(Beginning of Recorded information)

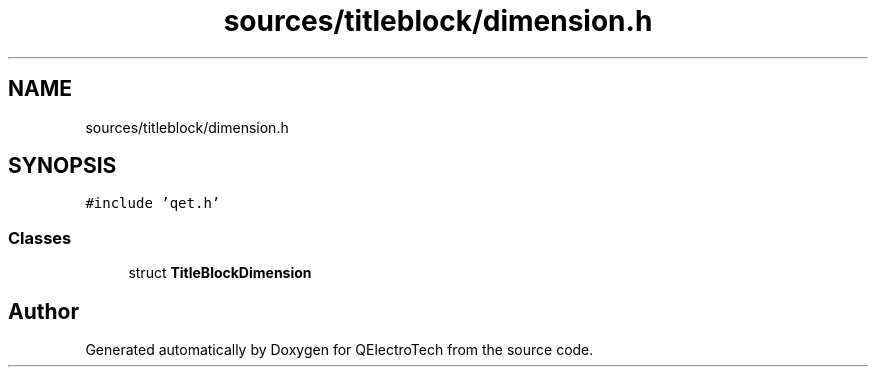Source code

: .TH "sources/titleblock/dimension.h" 3 "Thu Aug 27 2020" "Version 0.8-dev" "QElectroTech" \" -*- nroff -*-
.ad l
.nh
.SH NAME
sources/titleblock/dimension.h
.SH SYNOPSIS
.br
.PP
\fC#include 'qet\&.h'\fP
.br

.SS "Classes"

.in +1c
.ti -1c
.RI "struct \fBTitleBlockDimension\fP"
.br
.in -1c
.SH "Author"
.PP 
Generated automatically by Doxygen for QElectroTech from the source code\&.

(End of Recorded information)

● Brief
Every line in the data that holds the string "QElectroTech" should be copied.

● Exercise response
: .TH "sources/titleblock/dimension.h" 3 "Thu Aug 27 2020" "Version 0.8-dev" "QElectroTech" \" -*- nroff -*-
Generated automatically by Doxygen for QElectroTech from the source code\&.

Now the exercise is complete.